Lo sapevate? Il primo piano della Tour Eiffel sfoggia una fascia decorativa su cui sono incisi i nomi di 72 figure di spicco, tra scienziati, ingegneri e industriali francesi, tra cui Gustave Eiffel. Da ormai 130 anni, i nomi di questi illustri studiosi – scelti per aver onorato la Francia tra il 1789 e il 1889 – sono scolpiti lì, in lettere maiuscole, dorate e in rilievo.
Prossimamente, saranno onorate 72 donne scienziate, tra cui l’iconica Marie Curie, ma anche Angélique du Coudray, ostetrica nata nel 1712, e Yvonne Bruhat, fisica e matematica scomparsa nel 2025. È quanto annunciato da Anne Hidalgo lunedì 26 gennaio 2026. La Sindaca di Parigi ha così svelato i 72 nomi di donne scienziate che verranno inscritte sulla Torre Eiffel. Il progetto, avviato nel marzo 2025 dalla città di Parigi, la Société d’exploitation de la Tour Eiffel (SETE) e l’associazione "Femmes & Sciences", mira a restituire loro "il ruolo che meritano nel Pantheon scientifico", ha spiegato la città di Parigi.

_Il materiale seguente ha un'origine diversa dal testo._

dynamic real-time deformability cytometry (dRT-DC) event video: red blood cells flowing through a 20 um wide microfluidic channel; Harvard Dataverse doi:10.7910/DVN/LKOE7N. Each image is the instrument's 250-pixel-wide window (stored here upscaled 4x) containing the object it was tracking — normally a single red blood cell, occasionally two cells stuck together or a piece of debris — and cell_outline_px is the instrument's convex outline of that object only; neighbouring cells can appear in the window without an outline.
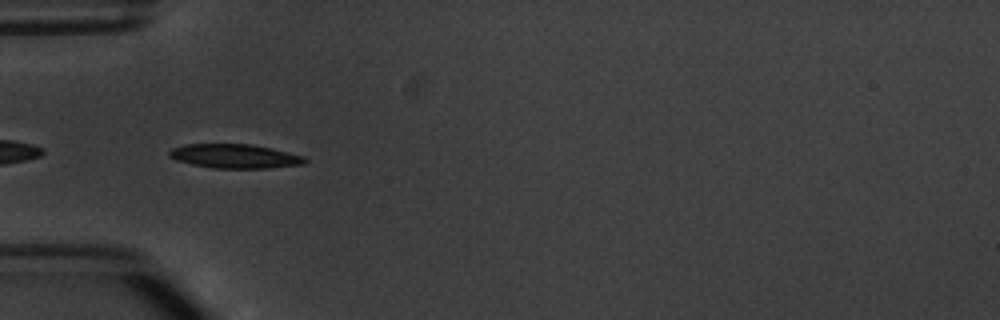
{"species": "common noctule bat (a hibernating species)", "species_latin": "Nyctalus noctula", "temperature_condition": "warm", "stored_images_in_passage": 6, "camera_frame_rate_fps": 3000, "um_per_image_px": 0.085, "animal": {"sex": "male", "body_mass_g": 20.1, "forearm_length_mm": 53.5}, "frame": {"image": 1, "passage_image": 4, "time_ms": 3.333, "image_size_px": [1000, 320], "cell_outline_px": [[308, 160], [304, 164], [268, 168], [212, 168], [192, 164], [176, 160], [168, 156], [168, 152], [172, 148], [184, 144], [248, 144], [272, 148], [304, 156]], "centroid_in_image_um": [19.95, 13.27], "position_along_channel_um": 65.1, "area_um2": 19.07}}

« È giunto il momento di restituire alle donne il ruolo che le spetta sulla Torre Eiffel, questo monumento straordinario, ammirato in tutto il mondo e ideato da Gustave Eiffel per rendere omaggio alla scienza e ai suoi protagonisti! Presto, le giovani che ammireranno la Torre Eiffel potranno anche loro ispirarsi e aspirare a diventare mediche, matematiche, chimiche, biologhe, informatiche, ingegneri, fisiche, astrofisiche o climatologhe. Abbiamo bisogno di scienziate e di donne per immaginare il futuro del nostro mondo. È una prospettiva bellissima che dovrebbe riempirci tutti di gioia!», ha dichiarato Anne Hidalgo in un comunicato.
Il progetto prevede di inserire i 72 nomi di queste scienziate in un riquadro posizionato proprio sopra la fascia già esistente, al primo piano. Da notare che questa lista dovrà ancora essere inviata e sottoposta alle tre Accademie competenti (Scienze, Medicina e Tecnologie). Queste ultime si pronunceranno in seguito sulla validazione ufficiale e definitiva dei nomi delle scienziate selezionate.